No, it's from Snapdragon 7c. Please see the kswapd profiles in v7.

> In this case, we can skip many PTE scans while PMD has no accessed bit
> set. But for
> a machine without NONLEAF, will the figure of cpu usage be much larger?

So NONLEAF_PMD_YOUNG at most can save 4% CPU usage from kswapd. But
this definitely can vary, depending on the workloads.

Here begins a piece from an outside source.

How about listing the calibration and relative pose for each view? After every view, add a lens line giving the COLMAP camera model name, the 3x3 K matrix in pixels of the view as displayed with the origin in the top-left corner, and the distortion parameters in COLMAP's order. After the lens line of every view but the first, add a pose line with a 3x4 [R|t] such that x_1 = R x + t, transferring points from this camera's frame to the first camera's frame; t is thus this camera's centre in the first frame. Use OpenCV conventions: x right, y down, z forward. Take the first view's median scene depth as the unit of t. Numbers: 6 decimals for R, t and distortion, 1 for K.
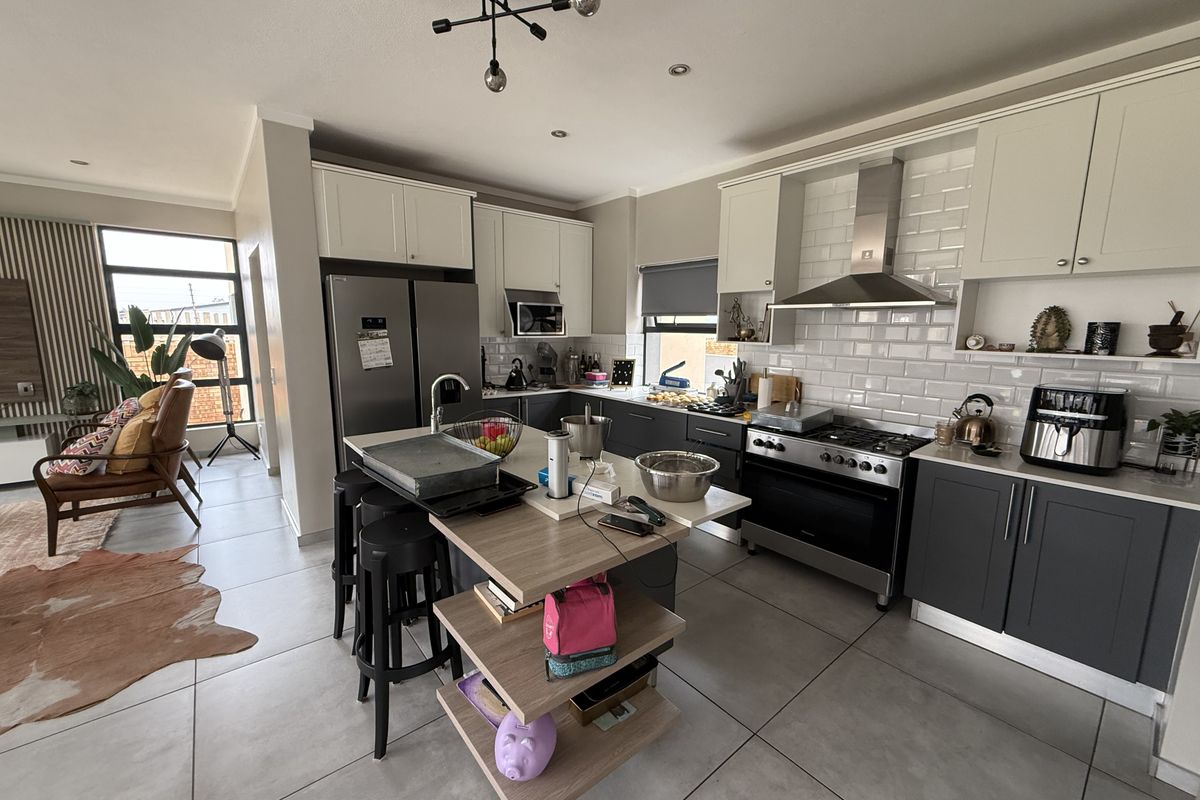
lens RADIAL K [[478.4, 0, 600.0], [0, 478.4, 400.0], [0, 0, 1]] dist [-0.000416, 0.000136]
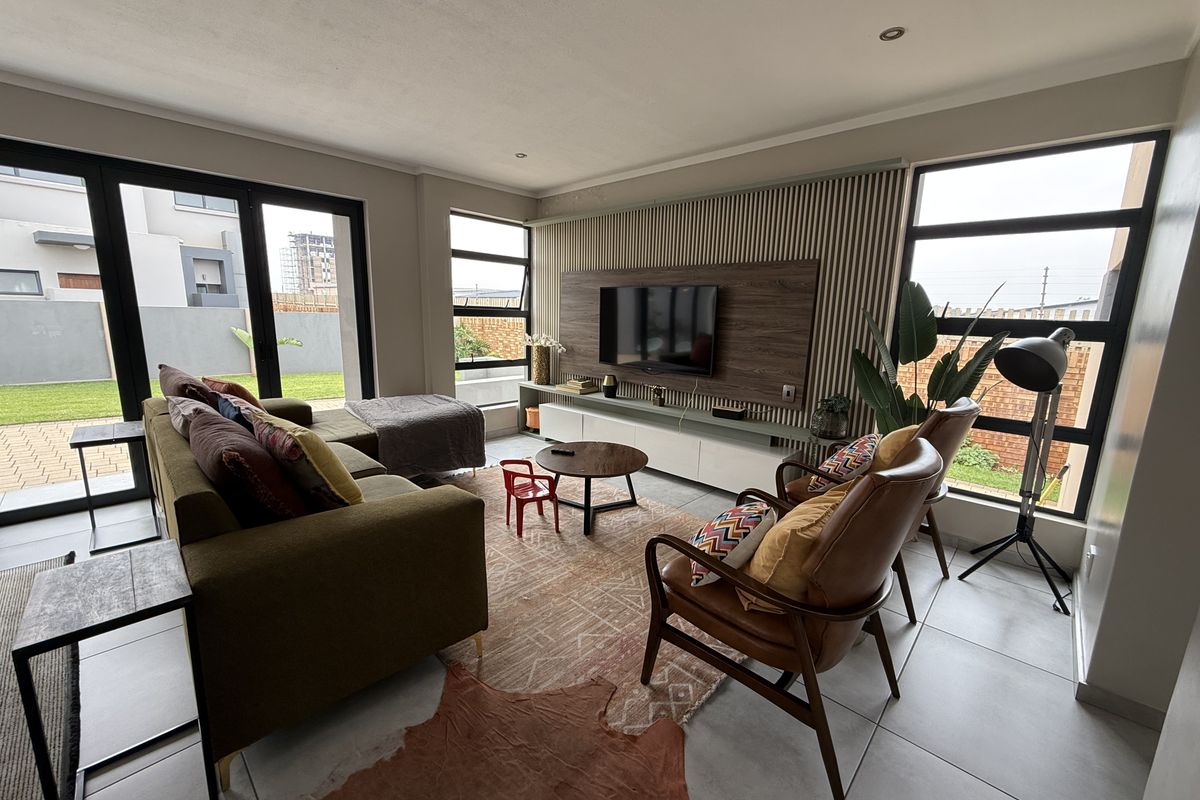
lens RADIAL K [[478.4, 0, 600.0], [0, 478.4, 400.0], [0, 0, 1]] dist [-0.000416, 0.000136]
pose [[0.124475, 0.176832, -0.976338, -0.382344], [-0.175538, 0.972395, 0.153738, -0.073096], [0.976572, 0.152248, 0.152079, 0.496694]]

> > > If so, this might be
> > > a good proof that arm64 also needs this hardware feature?
> > > In short, I am curious how much the improvement in this patchset depends
> > > on the hardware ability of NONLEAF_PMD_YOUNG.
> >
> > For data centers, I do think ARCH_HAS_NONLEAF_PMD_YOUNG has some value.
> > In addition to cold/hot memory scanning, there are other use cases like
> > dirty tracking, which can benefit from the accessed bit on non-leaf
> > entries. I know some proprietary software uses this capability on x86
> > for different purposes than this patchset does. And AFAIK, x86 is the
> > only arch that supports this capability, e.g., risc-v and ppc can only
> > set the accessed bit in PTEs.
> 
> Yep. NONLEAF is a nice feature.
> 
> btw, page table should have a separate DIRTY bit, right?

Yes.

> wouldn't dirty page
> tracking depend on the DIRTY bit rather than the accessed bit?

It depends on the goal.

> so x86 also has
> NONLEAF dirty bit?

No.

> Or they are scanning accessed bit of PMD before
> scanning DIRTY bits of PTEs?

A mandatory sync to disk must use the dirty bit to ensure data
integrity. But for a voluntary sync to disk, it can use the accessed
bit to narrow the search of dirty pages.

A mandatory sync is used to free specific dirty pages. A voluntary sync
is used to keep the number of dirty pages low in general and it doesn't
target any specific dirty pages.

> > In fact, I've discussed this with one of the arm maintainers Will. So
> > please check with him too if you are interested in moving forward with
> > the idea. I might be able to provide with additional data if you need
> > it to make a decision.
> 
> I am interested in running it and have some data without NONLEAF
> especially while free memory is very limited and the system has memory
> thrashing.

The v7 has a switch to disable this feature on x86. If you can run your
workloads on x86, then it might be able to help you measure the difference.